O segundo mandato veio menos das virtudes de Obama do que dos defeitos de Romney
Obama foi um enorme decepção. Ainda assim , foi bom para os Estados Unidos e para o mundo que ele tenha derrotado Mitt Romney.
Romney é um arquiconservador que simboliza a iniquidade social que se alastrou globalmente nas últimas três décadas – e é o maior drama moderno, aquele que ocupa a prioridade entre as prioridades de homens públicos sérios em toda parte.
A imagem que ficará de Romney para a posteridade é a do magnata que, sem perceber que gravavam suas palavras, disse a um dono de cassino que não ligava para os 47% dos americanos mais desassistidos e mais pobres.

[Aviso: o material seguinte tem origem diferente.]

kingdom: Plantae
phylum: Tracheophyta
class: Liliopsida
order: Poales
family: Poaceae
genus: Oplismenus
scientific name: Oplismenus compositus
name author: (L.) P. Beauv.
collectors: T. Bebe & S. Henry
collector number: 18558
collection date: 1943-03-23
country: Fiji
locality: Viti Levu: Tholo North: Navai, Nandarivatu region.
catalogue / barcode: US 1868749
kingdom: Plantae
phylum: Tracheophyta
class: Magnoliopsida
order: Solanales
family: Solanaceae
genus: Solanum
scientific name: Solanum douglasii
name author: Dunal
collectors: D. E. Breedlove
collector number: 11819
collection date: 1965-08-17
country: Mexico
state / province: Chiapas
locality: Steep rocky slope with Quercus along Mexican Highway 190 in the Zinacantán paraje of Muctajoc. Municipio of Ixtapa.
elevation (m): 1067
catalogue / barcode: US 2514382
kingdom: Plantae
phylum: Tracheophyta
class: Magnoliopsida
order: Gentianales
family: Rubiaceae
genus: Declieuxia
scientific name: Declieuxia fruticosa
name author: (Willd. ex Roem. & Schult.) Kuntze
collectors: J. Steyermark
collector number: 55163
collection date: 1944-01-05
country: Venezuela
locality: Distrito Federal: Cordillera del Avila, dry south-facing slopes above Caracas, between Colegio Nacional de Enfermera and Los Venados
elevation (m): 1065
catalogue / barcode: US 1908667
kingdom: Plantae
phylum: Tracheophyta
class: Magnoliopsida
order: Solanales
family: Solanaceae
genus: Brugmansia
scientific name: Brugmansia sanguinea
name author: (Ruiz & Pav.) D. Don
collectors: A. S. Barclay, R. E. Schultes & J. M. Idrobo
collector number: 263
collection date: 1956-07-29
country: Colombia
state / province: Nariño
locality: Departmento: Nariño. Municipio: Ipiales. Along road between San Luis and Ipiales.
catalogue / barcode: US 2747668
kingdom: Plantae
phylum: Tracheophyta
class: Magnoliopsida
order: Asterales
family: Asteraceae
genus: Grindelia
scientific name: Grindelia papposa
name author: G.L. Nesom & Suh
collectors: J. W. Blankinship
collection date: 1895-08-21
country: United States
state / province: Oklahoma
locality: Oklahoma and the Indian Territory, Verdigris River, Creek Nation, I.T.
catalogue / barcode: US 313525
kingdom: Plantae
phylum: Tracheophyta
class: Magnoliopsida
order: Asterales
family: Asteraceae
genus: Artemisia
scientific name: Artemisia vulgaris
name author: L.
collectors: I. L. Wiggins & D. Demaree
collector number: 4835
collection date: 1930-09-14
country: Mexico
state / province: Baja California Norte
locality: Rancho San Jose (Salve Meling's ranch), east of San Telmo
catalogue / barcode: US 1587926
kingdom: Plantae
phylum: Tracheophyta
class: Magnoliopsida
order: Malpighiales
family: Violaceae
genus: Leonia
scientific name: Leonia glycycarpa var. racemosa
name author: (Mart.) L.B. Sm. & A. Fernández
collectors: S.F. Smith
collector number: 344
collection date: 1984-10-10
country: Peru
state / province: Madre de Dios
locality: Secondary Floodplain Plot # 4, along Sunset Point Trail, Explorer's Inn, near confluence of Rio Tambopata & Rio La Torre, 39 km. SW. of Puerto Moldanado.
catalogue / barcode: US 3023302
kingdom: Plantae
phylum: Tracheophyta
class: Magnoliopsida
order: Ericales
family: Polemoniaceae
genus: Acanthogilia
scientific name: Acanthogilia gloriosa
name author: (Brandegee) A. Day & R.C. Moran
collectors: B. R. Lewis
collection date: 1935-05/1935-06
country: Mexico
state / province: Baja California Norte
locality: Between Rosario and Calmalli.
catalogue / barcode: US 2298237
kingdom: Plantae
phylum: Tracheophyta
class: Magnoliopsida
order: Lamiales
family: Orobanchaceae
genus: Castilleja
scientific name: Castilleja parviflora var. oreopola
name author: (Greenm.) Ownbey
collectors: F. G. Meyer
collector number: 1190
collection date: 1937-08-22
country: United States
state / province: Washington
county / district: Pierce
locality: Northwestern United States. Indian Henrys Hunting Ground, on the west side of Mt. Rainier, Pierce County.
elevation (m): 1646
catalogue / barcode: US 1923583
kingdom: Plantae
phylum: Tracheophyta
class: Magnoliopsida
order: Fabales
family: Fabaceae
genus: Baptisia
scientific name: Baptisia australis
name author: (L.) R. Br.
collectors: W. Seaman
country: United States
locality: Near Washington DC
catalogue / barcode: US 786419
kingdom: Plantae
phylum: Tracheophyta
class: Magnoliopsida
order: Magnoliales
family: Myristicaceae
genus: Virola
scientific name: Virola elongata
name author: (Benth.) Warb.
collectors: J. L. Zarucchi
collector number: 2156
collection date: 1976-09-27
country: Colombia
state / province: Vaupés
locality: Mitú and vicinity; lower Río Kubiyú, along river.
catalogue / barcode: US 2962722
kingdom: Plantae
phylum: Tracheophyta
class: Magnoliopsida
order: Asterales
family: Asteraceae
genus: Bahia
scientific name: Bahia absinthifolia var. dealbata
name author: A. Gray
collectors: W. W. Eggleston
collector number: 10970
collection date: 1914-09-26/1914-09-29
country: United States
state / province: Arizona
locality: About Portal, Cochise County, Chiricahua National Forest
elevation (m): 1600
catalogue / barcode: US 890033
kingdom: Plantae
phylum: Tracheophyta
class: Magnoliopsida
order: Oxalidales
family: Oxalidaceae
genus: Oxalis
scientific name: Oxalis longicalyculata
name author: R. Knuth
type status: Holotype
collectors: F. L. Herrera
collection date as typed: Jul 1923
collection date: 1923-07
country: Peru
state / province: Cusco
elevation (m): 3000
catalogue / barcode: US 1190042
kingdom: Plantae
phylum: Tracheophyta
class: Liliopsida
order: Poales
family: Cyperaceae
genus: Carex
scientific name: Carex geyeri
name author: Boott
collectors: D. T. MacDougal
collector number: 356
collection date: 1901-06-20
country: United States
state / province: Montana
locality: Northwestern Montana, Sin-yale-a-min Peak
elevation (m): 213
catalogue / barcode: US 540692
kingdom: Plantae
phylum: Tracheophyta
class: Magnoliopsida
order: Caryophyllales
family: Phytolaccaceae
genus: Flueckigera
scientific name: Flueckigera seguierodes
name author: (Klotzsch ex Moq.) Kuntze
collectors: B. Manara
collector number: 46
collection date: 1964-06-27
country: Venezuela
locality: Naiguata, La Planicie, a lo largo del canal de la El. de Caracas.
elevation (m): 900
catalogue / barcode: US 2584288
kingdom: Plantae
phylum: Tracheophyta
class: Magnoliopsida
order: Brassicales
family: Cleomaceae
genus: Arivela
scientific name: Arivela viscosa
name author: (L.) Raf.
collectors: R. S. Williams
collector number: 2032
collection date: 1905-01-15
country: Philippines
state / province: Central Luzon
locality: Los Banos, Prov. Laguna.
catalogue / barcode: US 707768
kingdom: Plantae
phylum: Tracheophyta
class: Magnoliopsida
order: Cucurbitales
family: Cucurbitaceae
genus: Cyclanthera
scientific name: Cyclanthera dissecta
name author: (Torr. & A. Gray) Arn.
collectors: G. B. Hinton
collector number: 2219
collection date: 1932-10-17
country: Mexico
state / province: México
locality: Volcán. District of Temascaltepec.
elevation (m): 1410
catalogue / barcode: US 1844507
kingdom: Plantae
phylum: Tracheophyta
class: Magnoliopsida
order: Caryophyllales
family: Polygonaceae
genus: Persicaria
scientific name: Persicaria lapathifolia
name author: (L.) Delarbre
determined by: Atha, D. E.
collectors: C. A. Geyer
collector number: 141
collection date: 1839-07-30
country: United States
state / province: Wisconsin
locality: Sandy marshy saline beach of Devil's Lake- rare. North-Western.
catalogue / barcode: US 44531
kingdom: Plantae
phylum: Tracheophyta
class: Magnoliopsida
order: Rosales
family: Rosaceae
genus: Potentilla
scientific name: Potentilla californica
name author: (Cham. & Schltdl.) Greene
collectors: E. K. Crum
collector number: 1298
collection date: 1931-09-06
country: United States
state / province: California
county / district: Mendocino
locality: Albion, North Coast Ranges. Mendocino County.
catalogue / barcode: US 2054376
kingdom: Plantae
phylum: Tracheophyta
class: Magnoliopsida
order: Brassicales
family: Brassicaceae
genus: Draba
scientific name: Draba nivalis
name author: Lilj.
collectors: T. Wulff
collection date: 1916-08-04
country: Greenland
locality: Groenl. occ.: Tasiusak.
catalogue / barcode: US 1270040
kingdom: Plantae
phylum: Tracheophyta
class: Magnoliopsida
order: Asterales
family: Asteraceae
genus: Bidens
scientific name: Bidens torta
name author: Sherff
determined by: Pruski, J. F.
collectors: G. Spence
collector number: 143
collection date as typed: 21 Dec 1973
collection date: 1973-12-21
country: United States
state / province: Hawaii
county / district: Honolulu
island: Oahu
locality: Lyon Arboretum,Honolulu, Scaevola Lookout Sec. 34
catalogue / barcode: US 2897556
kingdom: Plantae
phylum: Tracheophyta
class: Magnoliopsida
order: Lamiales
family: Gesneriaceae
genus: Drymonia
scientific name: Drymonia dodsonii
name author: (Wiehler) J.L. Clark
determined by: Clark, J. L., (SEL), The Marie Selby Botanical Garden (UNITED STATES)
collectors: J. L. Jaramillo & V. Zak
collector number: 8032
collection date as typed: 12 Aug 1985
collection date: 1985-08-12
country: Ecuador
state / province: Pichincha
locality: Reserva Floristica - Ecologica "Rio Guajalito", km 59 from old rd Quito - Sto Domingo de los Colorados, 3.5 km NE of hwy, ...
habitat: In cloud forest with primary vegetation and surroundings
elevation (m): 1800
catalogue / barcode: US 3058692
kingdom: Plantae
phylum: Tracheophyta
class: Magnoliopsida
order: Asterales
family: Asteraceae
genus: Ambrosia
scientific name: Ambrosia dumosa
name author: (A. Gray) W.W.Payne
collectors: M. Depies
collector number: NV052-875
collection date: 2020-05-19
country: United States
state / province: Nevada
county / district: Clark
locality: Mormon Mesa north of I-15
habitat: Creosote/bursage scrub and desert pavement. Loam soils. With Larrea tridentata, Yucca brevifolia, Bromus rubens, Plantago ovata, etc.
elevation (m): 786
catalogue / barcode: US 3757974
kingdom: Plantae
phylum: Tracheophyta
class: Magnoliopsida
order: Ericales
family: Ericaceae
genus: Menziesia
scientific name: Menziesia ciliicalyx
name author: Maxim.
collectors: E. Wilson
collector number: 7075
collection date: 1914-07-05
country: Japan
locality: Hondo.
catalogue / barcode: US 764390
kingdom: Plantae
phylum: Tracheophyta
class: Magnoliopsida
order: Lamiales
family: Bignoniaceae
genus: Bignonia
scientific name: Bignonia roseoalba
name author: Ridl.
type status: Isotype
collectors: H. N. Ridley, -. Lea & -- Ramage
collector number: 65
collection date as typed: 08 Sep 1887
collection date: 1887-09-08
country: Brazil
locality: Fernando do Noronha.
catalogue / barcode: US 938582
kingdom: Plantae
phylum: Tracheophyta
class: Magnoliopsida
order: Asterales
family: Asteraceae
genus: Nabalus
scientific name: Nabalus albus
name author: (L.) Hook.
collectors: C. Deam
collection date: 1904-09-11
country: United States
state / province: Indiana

Para ele, são os “loosers”, os derrotados da sociedade americana.
Obama teve a sorte de enfrentar um candidato que representa o zeitgeist, o espírito do tempo, às avessas. Romney é um daqueles casos de ricos que encontraram múltiplas maneiras de sonegar – dentro da legalidade amoral – impostos.
As únicas duas declarações de renda que ele publicou, depois de intensa pressão, mostravam que ele pagou de imposto alguma coisa na faixa de 13% — uma ninharia, uma migalha, um absurdo para quem tem uma fortuna como a dele.
Romney acusou a China de competição desleal, mas não hesitou, em sua vida de empreendedor, iniciada aliás graças a uma milionária herança paterna, em usar mão de obra chinesa em empresas que ele comprou semiquebradas para — fazendo cortes brutalmente e assim dando aparência de saúde a negócios na realidade doentes — vender logo depois com altos lucros. Romney é o Gekko, do filme Wall Street, na vida real.
Obama, espertamente, explorou isso em sua campanha. Obama incorporou, sem citar, as linhas essenciais dos protestos do movimento Ocupe Wall Street. Ele caracterizou Romney como o “1%” e disse querer governar os Estados Unidos por mais quatro anos em nome dos menos afortunados – os “99%” do OWS.
Espera-se que, em seu segundo mandato, Obama faça mais do que fez no primeiro pelos “99%”. Se der foco a atenção a eles, talvez se ocupe menos em matar inocentes no Oriente Médio com os infames drones, os aviões de guerra não tripulados.
O conceito de “justiça social” deu a vitória a Obama, assim como derrotou, há seis meses, o presidente francês Nicolas Sarkozy.
Com enorme atraso, num artigo no Estadão, FHC notou que para o PSDB não virar insignificante o partido tem que se conectar com os pobres, ou, sigamos na linha do OWS, os 99%.
Mas isso não se materializará enquanto as lideranças tucanas forem políticos como Serra, Alckmin e Aécio. São homens que representam exatamente o oposto, o 1%, e que por isso são tão favorecidos por colunistas como Dora Kramer, Merval Pereira e Arnaldo Jabor, entre tantas outras almas gêmeas – articulistas arquiconservadores que dão apoio a ideias como as de Mitt Romney mas não dão votos.